Ao pescoço, pende a medalha dourada. Não é apenas metal; é a substância tangível de noites silenciosas, de café frio, de mundos inteiros construídos na solidão criativa. É o peso da história, da Academia de Belas Artes do Rio Grande do Sul, que agora pousa sobre seus ombros, confirmando a beleza que suas mãos teceram. E no centro, o escudo - as canetas cruzadas, o pinheiro, símbolos de um legado que ela, com sua escrita, ajuda a perpetuar.
Ao lado, paira a insígnia da 28ª Bienal Internacional do Livro de São Paulo. Um logo palpitante , como um livro aberto que se desdobra em cores e sorrisos, um convite ao diálogo. Lá, no meio da efervescência da maior festa literária da América Latina, entre o sussurro das páginas e o rumor da multidão, o nome de Cris brilhará. Não como uma mera espectadora, mas como uma protagonista, uma presença confirmada na constelação de autores.

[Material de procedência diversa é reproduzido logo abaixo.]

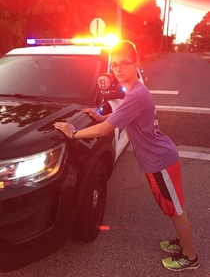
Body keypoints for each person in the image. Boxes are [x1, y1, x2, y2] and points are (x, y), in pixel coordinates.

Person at [54, 40, 199, 271]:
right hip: (155, 160)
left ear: (136, 63)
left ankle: (190, 256)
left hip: (161, 160)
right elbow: (121, 117)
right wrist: (101, 117)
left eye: (124, 63)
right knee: (169, 207)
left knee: (176, 209)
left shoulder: (136, 94)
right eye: (114, 65)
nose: (118, 69)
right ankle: (181, 242)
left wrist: (73, 133)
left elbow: (105, 131)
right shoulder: (133, 89)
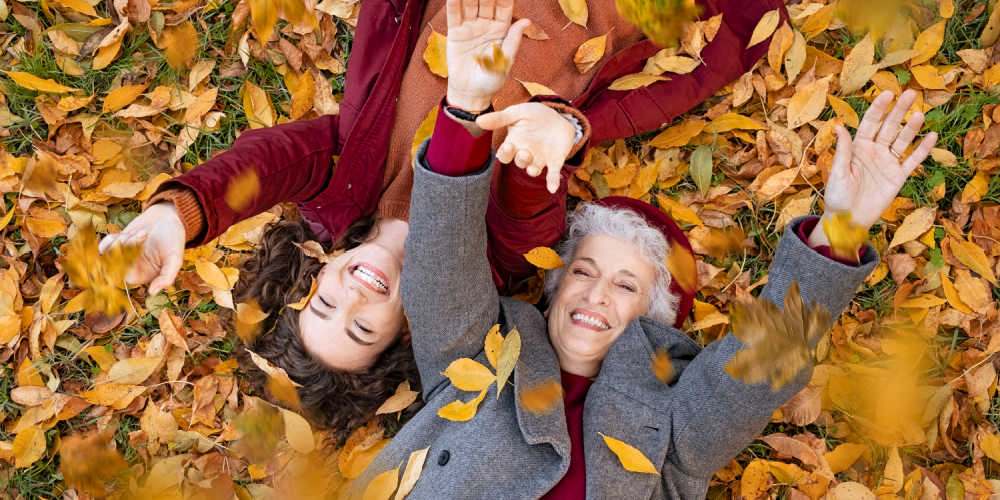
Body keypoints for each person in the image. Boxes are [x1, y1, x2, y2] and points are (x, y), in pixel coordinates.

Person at [100, 0, 781, 437]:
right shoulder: (491, 258)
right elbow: (531, 204)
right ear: (401, 337)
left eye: (326, 300)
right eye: (362, 325)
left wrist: (179, 218)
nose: (355, 293)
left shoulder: (341, 188)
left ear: (316, 268)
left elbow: (269, 162)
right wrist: (555, 136)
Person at [343, 2, 939, 496]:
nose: (595, 294)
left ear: (650, 324)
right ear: (551, 289)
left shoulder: (672, 433)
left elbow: (761, 368)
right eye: (583, 272)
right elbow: (440, 270)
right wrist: (465, 110)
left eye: (626, 285)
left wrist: (841, 225)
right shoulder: (478, 362)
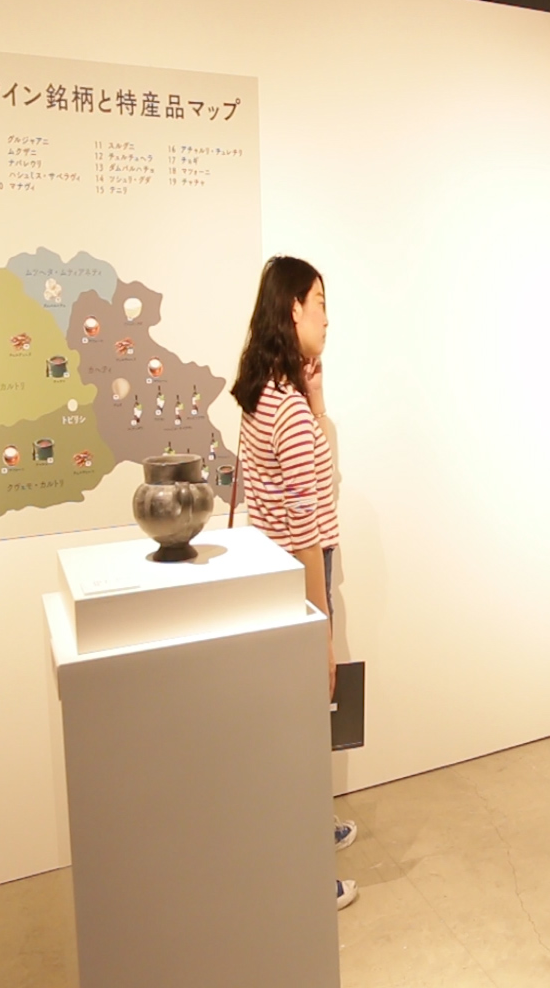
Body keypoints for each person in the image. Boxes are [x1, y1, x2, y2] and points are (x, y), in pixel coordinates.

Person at [232, 256, 357, 912]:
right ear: (293, 311)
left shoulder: (265, 395)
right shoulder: (288, 412)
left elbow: (304, 481)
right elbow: (309, 527)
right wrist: (323, 631)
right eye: (320, 302)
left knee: (295, 722)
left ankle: (311, 832)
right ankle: (309, 877)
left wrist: (316, 396)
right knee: (304, 724)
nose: (328, 319)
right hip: (301, 571)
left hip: (273, 569)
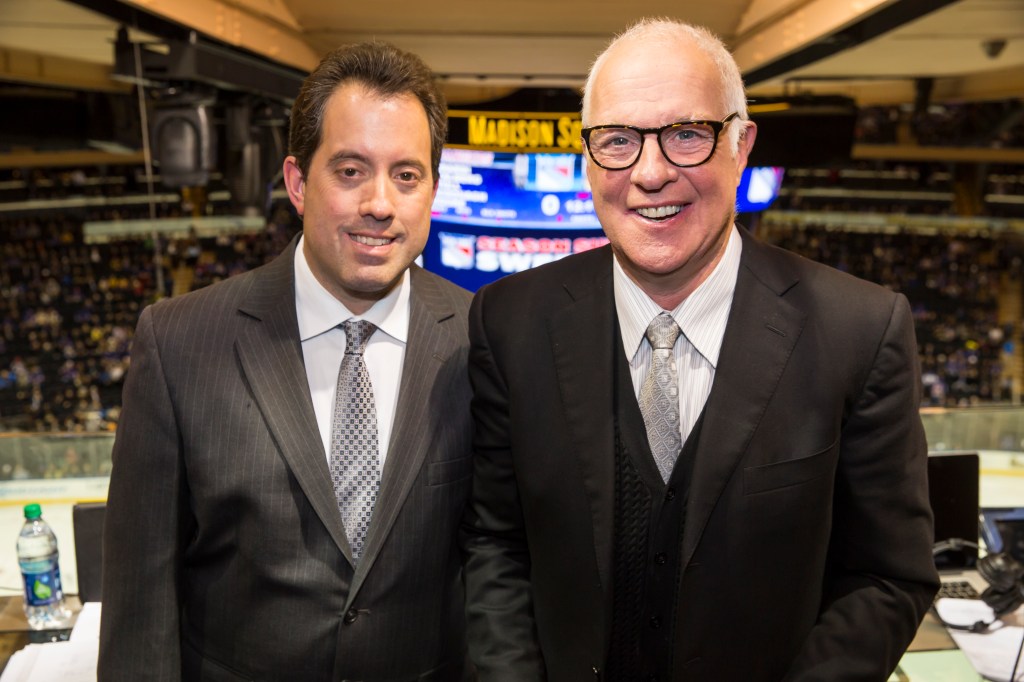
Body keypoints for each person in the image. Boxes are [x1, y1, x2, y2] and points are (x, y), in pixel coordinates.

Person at [461, 18, 939, 681]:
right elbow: (495, 544)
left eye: (687, 134)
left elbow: (888, 576)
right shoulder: (510, 321)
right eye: (618, 140)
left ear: (742, 146)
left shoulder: (859, 329)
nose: (650, 173)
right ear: (588, 158)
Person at [99, 42, 476, 681]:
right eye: (351, 170)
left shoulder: (481, 337)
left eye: (407, 175)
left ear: (432, 190)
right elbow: (141, 599)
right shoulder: (178, 341)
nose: (381, 203)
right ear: (299, 183)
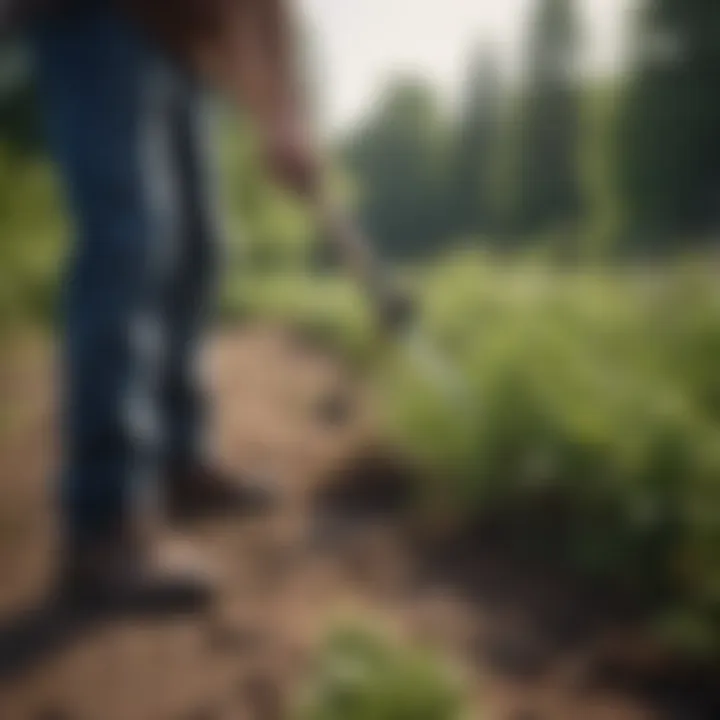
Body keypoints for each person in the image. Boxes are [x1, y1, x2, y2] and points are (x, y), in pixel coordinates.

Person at [12, 0, 319, 609]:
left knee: (199, 246)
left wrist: (280, 117)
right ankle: (106, 517)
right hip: (91, 20)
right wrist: (279, 118)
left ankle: (178, 458)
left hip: (174, 42)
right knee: (130, 237)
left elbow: (260, 17)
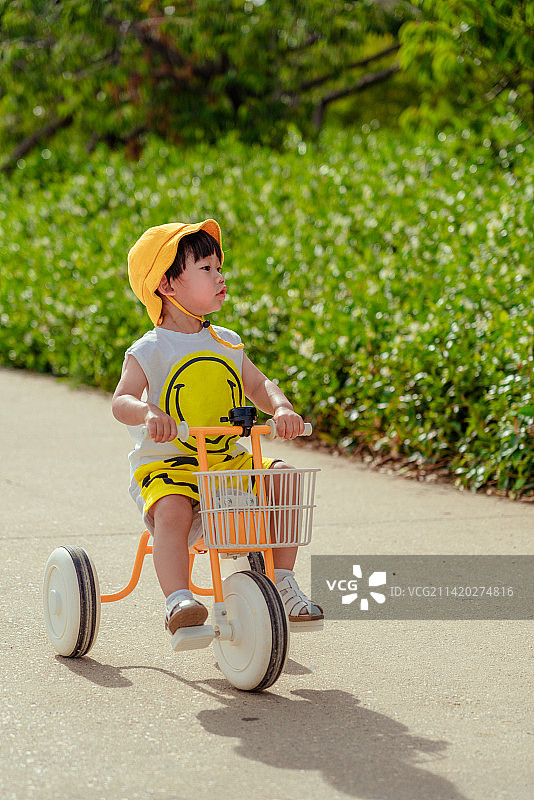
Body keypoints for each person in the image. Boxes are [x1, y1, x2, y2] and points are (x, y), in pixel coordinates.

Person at [112, 219, 323, 639]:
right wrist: (149, 413)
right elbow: (121, 401)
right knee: (171, 509)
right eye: (206, 269)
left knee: (282, 479)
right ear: (167, 287)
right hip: (172, 465)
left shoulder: (226, 341)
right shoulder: (150, 349)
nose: (220, 275)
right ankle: (179, 601)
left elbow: (258, 384)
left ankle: (282, 581)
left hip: (227, 460)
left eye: (218, 267)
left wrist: (280, 407)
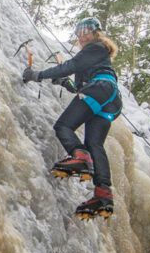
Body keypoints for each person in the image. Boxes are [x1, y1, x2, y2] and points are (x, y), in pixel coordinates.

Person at [23, 17, 122, 219]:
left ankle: (80, 157)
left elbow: (70, 66)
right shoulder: (95, 56)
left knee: (63, 126)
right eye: (79, 33)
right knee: (95, 144)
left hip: (100, 89)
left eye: (86, 31)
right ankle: (103, 194)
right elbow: (79, 87)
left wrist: (37, 75)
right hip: (109, 100)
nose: (82, 36)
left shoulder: (95, 48)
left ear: (96, 33)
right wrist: (64, 83)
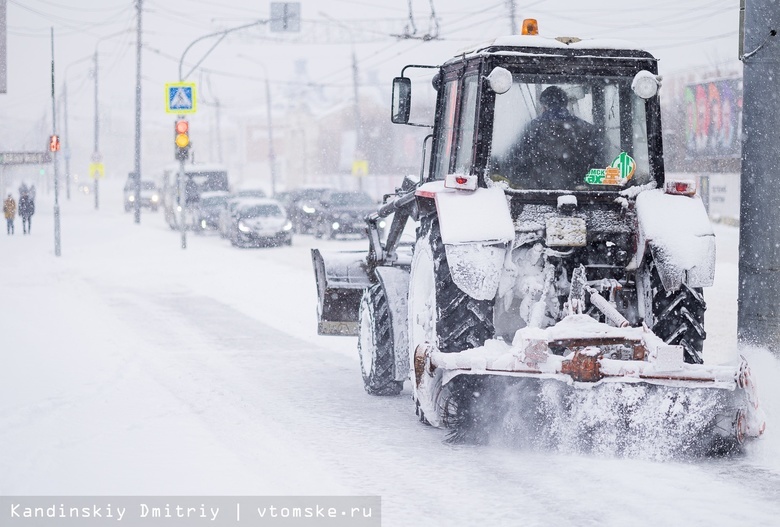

A data é 13 de setembro de 2026. Uma promessa no horizonte, uma estrela guia. O palco é São Paulo, a cidade que nunca dorme, que respira cultura e devora histórias. E o formato, claro, é presencial. A palavra, outrora contida na pena, agora se fará carne e voz, um encontro real e tangível entre a escritora e seu leitor.
Abaixo da fotografia, em traços de pincel dourado sobre um fundo índigo, a assinatura. "Cristiana Ana Lima". É um selo, uma garantia de autenticidade, o reflexo de uma alma que se derrama em prosa e verso.
E como um tapete de boas-vindas, uma sequência de ícones coloridos: a flor da inspiração, a árvore da sabedoria, o mar revolto das emoções, o livro aberto, a pilha de conhecimento, o joystick da imaginação, o balão do diálogo, a coroa do reconhecimento, o acordeão da melodia que a escrita produz.
O horizonte não é um ano distante, mas uma meta, um destino certo. E enquanto o relógio avança, a caneta de Cris continua a dançar, tecendo fios de história, emoção e beleza, preparando-se para o grande encontro. A verdadeira literatura não é apenas o que se lê, mas o que se vive. E a vida de Cris, agora, é um livro aberto, repleto de promessas e glórias.